Ilustrasi: Simbol Tawakkal (Hasbiyallah)
Ayat ke-129 dari Surat At-Taubah adalah penutup yang agung bagi salah satu surat terpanjang dalam Al-Qur’an. Surat At-Taubah, yang dikenal dengan ketegasannya dan tidak diawali dengan Basmalah, ditutup dengan sebuah deklarasi keyakinan yang fundamental, sebuah proklamasi tauhid murni yang menjadi landasan bagi setiap mukmin: pengakuan bahwa cukuplah Allah sebagai sandaran dan penolong. Ayat ini bukan hanya sekedar kalimat penutup, melainkan sebuah ringkasan filosofis tentang hubungan antara hamba dan Penciptanya, menetapkan batas-batas mutlak kebergantungan, dan mengukuhkan kekuasaan tertinggi di alam semesta.

▶ [INFORMASI YANG DIBERIKAN]
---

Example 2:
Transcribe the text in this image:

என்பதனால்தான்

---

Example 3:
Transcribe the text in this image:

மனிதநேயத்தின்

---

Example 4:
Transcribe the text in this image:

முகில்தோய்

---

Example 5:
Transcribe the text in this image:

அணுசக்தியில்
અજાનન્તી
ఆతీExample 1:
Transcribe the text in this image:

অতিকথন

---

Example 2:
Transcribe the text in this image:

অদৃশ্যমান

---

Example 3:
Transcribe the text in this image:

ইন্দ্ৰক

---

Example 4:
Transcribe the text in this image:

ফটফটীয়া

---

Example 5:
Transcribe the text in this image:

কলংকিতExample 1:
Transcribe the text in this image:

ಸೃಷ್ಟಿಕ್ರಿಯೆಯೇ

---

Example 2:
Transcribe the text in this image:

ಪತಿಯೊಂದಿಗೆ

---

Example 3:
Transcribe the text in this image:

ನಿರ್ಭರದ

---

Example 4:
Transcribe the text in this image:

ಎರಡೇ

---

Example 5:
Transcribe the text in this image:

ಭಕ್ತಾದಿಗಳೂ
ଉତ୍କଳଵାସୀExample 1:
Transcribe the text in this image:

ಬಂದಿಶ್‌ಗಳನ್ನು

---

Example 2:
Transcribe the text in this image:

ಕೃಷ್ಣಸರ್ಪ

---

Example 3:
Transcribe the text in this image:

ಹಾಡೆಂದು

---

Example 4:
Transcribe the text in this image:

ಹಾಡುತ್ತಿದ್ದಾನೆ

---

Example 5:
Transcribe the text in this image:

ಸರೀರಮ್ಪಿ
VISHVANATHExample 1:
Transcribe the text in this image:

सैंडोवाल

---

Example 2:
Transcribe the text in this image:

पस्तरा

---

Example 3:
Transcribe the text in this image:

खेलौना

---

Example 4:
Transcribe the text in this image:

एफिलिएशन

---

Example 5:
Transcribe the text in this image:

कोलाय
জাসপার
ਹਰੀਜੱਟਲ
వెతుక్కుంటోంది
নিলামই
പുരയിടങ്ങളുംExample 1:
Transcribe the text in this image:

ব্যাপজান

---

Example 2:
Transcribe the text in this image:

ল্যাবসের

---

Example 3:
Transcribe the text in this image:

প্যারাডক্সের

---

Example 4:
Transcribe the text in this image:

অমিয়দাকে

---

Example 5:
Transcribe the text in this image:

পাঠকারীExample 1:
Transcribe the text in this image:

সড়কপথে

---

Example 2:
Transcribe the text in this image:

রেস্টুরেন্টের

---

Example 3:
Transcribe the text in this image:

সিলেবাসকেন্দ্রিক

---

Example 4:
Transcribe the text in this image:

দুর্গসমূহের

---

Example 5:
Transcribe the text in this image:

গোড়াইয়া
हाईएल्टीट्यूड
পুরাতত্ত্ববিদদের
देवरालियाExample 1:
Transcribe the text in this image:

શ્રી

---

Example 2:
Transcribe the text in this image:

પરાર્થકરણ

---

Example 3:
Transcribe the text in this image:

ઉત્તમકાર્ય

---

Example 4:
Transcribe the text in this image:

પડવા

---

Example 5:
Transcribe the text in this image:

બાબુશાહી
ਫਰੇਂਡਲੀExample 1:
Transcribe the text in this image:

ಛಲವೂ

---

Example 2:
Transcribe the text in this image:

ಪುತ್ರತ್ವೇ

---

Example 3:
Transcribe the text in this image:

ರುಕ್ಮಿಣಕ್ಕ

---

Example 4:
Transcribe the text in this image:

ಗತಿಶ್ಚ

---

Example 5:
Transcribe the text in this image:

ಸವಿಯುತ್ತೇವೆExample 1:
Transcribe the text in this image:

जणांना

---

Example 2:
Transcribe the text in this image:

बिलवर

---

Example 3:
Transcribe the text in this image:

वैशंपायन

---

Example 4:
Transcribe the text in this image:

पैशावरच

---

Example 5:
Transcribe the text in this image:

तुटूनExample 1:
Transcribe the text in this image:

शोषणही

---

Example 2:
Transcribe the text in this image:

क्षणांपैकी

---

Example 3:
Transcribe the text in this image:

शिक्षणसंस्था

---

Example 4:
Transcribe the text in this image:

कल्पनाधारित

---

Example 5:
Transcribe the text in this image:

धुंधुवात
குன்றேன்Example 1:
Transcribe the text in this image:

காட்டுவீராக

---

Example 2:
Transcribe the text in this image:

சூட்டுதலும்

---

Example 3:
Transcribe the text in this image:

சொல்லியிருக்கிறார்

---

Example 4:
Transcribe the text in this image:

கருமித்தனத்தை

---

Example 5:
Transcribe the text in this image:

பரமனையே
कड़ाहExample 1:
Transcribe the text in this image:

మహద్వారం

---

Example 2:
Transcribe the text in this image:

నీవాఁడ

▶ [TUGAS DAN LATIHAN]
1. Menurut teks tentang ayat ke-129 Surat At-Taubah, dengan apa surat tersebut tidak diawali?
2. Tuliskan secara persis bagian teks tentang ayat ke-129 Surat At-Taubah dari "Ilustrasi: Simbol Tawakkal" sampai "di alam semesta.".

▶ [JAWABAN PER TUGAS]
1. Basmalah.

2.
Ilustrasi: Simbol Tawakkal (Hasbiyallah)
Ayat ke-129 dari Surat At-Taubah adalah penutup yang agung bagi salah satu surat terpanjang dalam Al-Qur’an. Surat At-Taubah, yang dikenal dengan ketegasannya dan tidak diawali dengan Basmalah, ditutup dengan sebuah deklarasi keyakinan yang fundamental, sebuah proklamasi tauhid murni yang menjadi landasan bagi setiap mukmin: pengakuan bahwa cukuplah Allah sebagai sandaran dan penolong. Ayat ini bukan hanya sekedar kalimat penutup, melainkan sebuah ringkasan filosofis tentang hubungan antara hamba dan Penciptanya, menetapkan batas-batas mutlak kebergantungan, dan mengukuhkan kekuasaan tertinggi di alam semesta.